:: DESCRIPTION OF THE TASK ::
Line by line, set down the records exactly as they appear below.

:: PROVIDED MATERIAL ::
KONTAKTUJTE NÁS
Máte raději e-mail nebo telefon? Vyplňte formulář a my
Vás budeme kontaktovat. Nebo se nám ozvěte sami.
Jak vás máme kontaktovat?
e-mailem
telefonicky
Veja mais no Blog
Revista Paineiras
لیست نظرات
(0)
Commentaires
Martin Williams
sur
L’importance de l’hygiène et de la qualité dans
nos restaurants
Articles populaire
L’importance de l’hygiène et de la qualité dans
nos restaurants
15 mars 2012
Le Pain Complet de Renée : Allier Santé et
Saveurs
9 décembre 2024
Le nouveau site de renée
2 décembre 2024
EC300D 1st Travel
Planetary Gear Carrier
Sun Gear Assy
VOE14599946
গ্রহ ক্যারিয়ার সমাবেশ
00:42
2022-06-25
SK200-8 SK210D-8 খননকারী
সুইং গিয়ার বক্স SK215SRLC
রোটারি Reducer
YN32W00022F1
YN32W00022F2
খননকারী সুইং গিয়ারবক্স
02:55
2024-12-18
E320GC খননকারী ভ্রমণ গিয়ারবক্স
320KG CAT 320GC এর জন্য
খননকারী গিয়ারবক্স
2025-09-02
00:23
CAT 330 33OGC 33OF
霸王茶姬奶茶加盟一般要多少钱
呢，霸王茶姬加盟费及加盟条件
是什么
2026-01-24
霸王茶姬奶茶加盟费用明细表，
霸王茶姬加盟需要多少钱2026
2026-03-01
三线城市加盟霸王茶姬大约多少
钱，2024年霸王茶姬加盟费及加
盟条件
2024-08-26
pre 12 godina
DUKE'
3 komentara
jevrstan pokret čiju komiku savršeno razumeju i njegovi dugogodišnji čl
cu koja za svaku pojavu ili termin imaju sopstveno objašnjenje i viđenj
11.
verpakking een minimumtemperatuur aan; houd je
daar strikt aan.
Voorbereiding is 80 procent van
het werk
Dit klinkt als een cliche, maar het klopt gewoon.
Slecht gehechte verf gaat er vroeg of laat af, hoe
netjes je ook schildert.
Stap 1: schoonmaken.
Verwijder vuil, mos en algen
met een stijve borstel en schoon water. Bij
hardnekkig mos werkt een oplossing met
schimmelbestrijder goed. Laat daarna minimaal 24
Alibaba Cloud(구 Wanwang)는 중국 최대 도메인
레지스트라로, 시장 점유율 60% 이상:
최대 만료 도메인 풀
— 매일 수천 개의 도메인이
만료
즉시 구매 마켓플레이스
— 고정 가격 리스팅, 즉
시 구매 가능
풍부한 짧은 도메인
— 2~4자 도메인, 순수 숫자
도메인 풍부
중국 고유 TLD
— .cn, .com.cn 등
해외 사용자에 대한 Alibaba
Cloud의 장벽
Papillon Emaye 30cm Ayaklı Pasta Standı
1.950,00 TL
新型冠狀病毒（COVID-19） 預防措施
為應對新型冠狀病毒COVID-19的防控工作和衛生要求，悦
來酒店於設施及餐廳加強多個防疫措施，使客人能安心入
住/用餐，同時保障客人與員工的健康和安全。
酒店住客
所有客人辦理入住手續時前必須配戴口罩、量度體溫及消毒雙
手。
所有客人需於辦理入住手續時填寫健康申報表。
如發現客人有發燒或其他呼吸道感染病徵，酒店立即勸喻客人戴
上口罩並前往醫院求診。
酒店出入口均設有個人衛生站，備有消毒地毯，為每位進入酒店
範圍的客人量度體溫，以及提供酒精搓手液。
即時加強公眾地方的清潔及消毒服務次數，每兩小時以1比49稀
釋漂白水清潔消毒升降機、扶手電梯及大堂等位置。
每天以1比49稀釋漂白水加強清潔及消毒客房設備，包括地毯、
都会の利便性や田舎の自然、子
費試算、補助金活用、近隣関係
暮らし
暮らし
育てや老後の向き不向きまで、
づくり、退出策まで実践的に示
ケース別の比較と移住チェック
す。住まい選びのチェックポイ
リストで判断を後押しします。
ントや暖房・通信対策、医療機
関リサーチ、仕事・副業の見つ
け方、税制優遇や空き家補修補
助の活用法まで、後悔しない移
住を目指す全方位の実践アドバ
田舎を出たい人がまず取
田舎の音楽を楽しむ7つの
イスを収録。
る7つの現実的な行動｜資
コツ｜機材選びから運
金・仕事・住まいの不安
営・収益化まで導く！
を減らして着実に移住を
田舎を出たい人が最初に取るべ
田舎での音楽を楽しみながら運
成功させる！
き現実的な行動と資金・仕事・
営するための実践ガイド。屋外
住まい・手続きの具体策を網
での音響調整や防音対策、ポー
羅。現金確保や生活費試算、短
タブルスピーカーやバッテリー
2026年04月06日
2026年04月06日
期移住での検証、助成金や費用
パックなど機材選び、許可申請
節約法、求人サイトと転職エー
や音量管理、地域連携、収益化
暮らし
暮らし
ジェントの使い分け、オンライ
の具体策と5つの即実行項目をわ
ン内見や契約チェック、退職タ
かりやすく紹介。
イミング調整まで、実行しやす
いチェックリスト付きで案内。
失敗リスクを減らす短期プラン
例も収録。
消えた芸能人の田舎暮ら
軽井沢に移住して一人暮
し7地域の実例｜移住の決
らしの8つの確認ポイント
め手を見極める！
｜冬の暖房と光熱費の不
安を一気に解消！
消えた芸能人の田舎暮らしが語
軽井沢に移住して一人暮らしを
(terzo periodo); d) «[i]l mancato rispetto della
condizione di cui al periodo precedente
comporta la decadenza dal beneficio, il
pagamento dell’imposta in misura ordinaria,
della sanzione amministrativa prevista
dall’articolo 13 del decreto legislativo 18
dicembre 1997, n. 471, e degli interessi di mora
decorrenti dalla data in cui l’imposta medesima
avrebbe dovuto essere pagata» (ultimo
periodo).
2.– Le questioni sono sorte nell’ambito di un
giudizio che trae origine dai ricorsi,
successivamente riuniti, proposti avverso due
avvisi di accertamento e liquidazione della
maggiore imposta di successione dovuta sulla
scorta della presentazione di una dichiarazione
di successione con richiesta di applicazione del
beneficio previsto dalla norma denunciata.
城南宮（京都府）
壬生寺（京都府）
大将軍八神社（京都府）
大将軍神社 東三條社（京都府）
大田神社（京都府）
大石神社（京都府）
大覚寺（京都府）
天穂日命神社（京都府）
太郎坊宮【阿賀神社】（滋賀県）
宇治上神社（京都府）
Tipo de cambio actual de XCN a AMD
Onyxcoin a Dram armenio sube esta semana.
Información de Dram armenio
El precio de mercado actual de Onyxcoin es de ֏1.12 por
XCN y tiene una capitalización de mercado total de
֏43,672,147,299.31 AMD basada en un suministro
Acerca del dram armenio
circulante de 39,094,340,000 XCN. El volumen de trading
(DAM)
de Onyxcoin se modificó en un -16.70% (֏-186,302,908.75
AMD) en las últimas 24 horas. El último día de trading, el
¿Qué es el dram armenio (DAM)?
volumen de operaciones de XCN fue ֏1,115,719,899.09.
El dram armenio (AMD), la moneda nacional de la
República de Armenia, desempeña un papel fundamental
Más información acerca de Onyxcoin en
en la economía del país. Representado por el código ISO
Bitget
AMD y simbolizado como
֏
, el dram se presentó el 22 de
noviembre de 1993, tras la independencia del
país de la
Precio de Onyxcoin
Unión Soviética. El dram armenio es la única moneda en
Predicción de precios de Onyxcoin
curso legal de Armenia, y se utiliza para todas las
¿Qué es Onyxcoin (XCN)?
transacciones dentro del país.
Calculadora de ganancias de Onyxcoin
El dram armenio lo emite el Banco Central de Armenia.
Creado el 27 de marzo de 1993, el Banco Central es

:: ANSWER SECTION ::
KONTAKTUJTE NÁS
Máte raději e-mail nebo telefon? Vyplňte formulář a my
Vás budeme kontaktovat. Nebo se nám ozvěte sami.
Jak vás máme kontaktovat?
e-mailem
telefonicky
Veja mais no Blog
Revista Paineiras
لیست نظرات
(0)
Commentaires
Martin Williams
sur
L’importance de l’hygiène et de la qualité dans
nos restaurants
Articles populaire
L’importance de l’hygiène et de la qualité dans
nos restaurants
15 mars 2012
Le Pain Complet de Renée : Allier Santé et
Saveurs
9 décembre 2024
Le nouveau site de renée
2 décembre 2024
EC300D 1st Travel
Planetary Gear Carrier
Sun Gear Assy
VOE14599946
গ্রহ ক্যারিয়ার সমাবেশ
00:42
2022-06-25
SK200-8 SK210D-8 খননকারী
সুইং গিয়ার বক্স SK215SRLC
রোটারি Reducer
YN32W00022F1
YN32W00022F2
খননকারী সুইং গিয়ারবক্স
02:55
2024-12-18
E320GC খননকারী ভ্রমণ গিয়ারবক্স
320KG CAT 320GC এর জন্য
খননকারী গিয়ারবক্স
2025-09-02
00:23
CAT 330 33OGC 33OF
霸王茶姬奶茶加盟一般要多少钱
呢，霸王茶姬加盟费及加盟条件
是什么
2026-01-24
霸王茶姬奶茶加盟费用明细表，
霸王茶姬加盟需要多少钱2026
2026-03-01
三线城市加盟霸王茶姬大约多少
钱，2024年霸王茶姬加盟费及加
盟条件
2024-08-26
pre 12 godina
DUKE'
3 komentara
jevrstan pokret čiju komiku savršeno razumeju i njegovi dugogodišnji čl
cu koja za svaku pojavu ili termin imaju sopstveno objašnjenje i viđenj
11.
verpakking een minimumtemperatuur aan; houd je
daar strikt aan.
Voorbereiding is 80 procent van
het werk
Dit klinkt als een cliche, maar het klopt gewoon.
Slecht gehechte verf gaat er vroeg of laat af, hoe
netjes je ook schildert.
Stap 1: schoonmaken.
Verwijder vuil, mos en algen
met een stijve borstel en schoon water. Bij
hardnekkig mos werkt een oplossing met
schimmelbestrijder goed. Laat daarna minimaal 24
Alibaba Cloud(구 Wanwang)는 중국 최대 도메인
레지스트라로, 시장 점유율 60% 이상:
최대 만료 도메인 풀
— 매일 수천 개의 도메인이
만료
즉시 구매 마켓플레이스
— 고정 가격 리스팅, 즉
시 구매 가능
풍부한 짧은 도메인
— 2~4자 도메인, 순수 숫자
도메인 풍부
중국 고유 TLD
— .cn, .com.cn 등
해외 사용자에 대한 Alibaba
Cloud의 장벽
Papillon Emaye 30cm Ayaklı Pasta Standı
1.950,00 TL
新型冠狀病毒（COVID-19） 預防措施
為應對新型冠狀病毒COVID-19的防控工作和衛生要求，悦
來酒店於設施及餐廳加強多個防疫措施，使客人能安心入
住/用餐，同時保障客人與員工的健康和安全。
酒店住客
所有客人辦理入住手續時前必須配戴口罩、量度體溫及消毒雙
手。
所有客人需於辦理入住手續時填寫健康申報表。
如發現客人有發燒或其他呼吸道感染病徵，酒店立即勸喻客人戴
上口罩並前往醫院求診。
酒店出入口均設有個人衛生站，備有消毒地毯，為每位進入酒店
範圍的客人量度體溫，以及提供酒精搓手液。
即時加強公眾地方的清潔及消毒服務次數，每兩小時以1比49稀
釋漂白水清潔消毒升降機、扶手電梯及大堂等位置。
每天以1比49稀釋漂白水加強清潔及消毒客房設備，包括地毯、
都会の利便性や田舎の自然、子
費試算、補助金活用、近隣関係
暮らし
暮らし
育てや老後の向き不向きまで、
づくり、退出策まで実践的に示
ケース別の比較と移住チェック
す。住まい選びのチェックポイ
リストで判断を後押しします。
ントや暖房・通信対策、医療機
関リサーチ、仕事・副業の見つ
け方、税制優遇や空き家補修補
助の活用法まで、後悔しない移
住を目指す全方位の実践アドバ
田舎を出たい人がまず取
田舎の音楽を楽しむ7つの
イスを収録。
る7つの現実的な行動｜資
コツ｜機材選びから運
金・仕事・住まいの不安
営・収益化まで導く！
を減らして着実に移住を
田舎を出たい人が最初に取るべ
田舎での音楽を楽しみながら運
成功させる！
き現実的な行動と資金・仕事・
営するための実践ガイド。屋外
住まい・手続きの具体策を網
での音響調整や防音対策、ポー
羅。現金確保や生活費試算、短
タブルスピーカーやバッテリー
2026年04月06日
2026年04月06日
期移住での検証、助成金や費用
パックなど機材選び、許可申請
節約法、求人サイトと転職エー
や音量管理、地域連携、収益化
暮らし
暮らし
ジェントの使い分け、オンライ
の具体策と5つの即実行項目をわ
ン内見や契約チェック、退職タ
かりやすく紹介。
イミング調整まで、実行しやす
いチェックリスト付きで案内。
失敗リスクを減らす短期プラン
例も収録。
消えた芸能人の田舎暮ら
軽井沢に移住して一人暮
し7地域の実例｜移住の決
らしの8つの確認ポイント
め手を見極める！
｜冬の暖房と光熱費の不
安を一気に解消！
消えた芸能人の田舎暮らしが語
軽井沢に移住して一人暮らしを
(terzo periodo); d) «[i]l mancato rispetto della
condizione di cui al periodo precedente
comporta la decadenza dal beneficio, il
pagamento dell’imposta in misura ordinaria,
della sanzione amministrativa prevista
dall’articolo 13 del decreto legislativo 18
dicembre 1997, n. 471, e degli interessi di mora
decorrenti dalla data in cui l’imposta medesima
avrebbe dovuto essere pagata» (ultimo
periodo).
2.– Le questioni sono sorte nell’ambito di un
giudizio che trae origine dai ricorsi,
successivamente riuniti, proposti avverso due
avvisi di accertamento e liquidazione della
maggiore imposta di successione dovuta sulla
scorta della presentazione di una dichiarazione
di successione con richiesta di applicazione del
beneficio previsto dalla norma denunciata.
城南宮（京都府）
壬生寺（京都府）
大将軍八神社（京都府）
大将軍神社 東三條社（京都府）
大田神社（京都府）
大石神社（京都府）
大覚寺（京都府）
天穂日命神社（京都府）
太郎坊宮【阿賀神社】（滋賀県）
宇治上神社（京都府）
Tipo de cambio actual de XCN a AMD
Onyxcoin a Dram armenio sube esta semana.
Información de Dram armenio
El precio de mercado actual de Onyxcoin es de ֏1.12 por
XCN y tiene una capitalización de mercado total de
֏43,672,147,299.31 AMD basada en un suministro
Acerca del dram armenio
circulante de 39,094,340,000 XCN. El volumen de trading
(DAM)
de Onyxcoin se modificó en un -16.70% (֏-186,302,908.75
AMD) en las últimas 24 horas. El último día de trading, el
¿Qué es el dram armenio (DAM)?
volumen de operaciones de XCN fue ֏1,115,719,899.09.
El dram armenio (AMD), la moneda nacional de la
República de Armenia, desempeña un papel fundamental
Más información acerca de Onyxcoin en
en la economía del país. Representado por el código ISO
Bitget
AMD y simbolizado como
֏
, el dram se presentó el 22 de
noviembre de 1993, tras la independencia del
país de la
Precio de Onyxcoin
Unión Soviética. El dram armenio es la única moneda en
Predicción de precios de Onyxcoin
curso legal de Armenia, y se utiliza para todas las
¿Qué es Onyxcoin (XCN)?
transacciones dentro del país.
Calculadora de ganancias de Onyxcoin
El dram armenio lo emite el Banco Central de Armenia.
Creado el 27 de marzo de 1993, el Banco Central es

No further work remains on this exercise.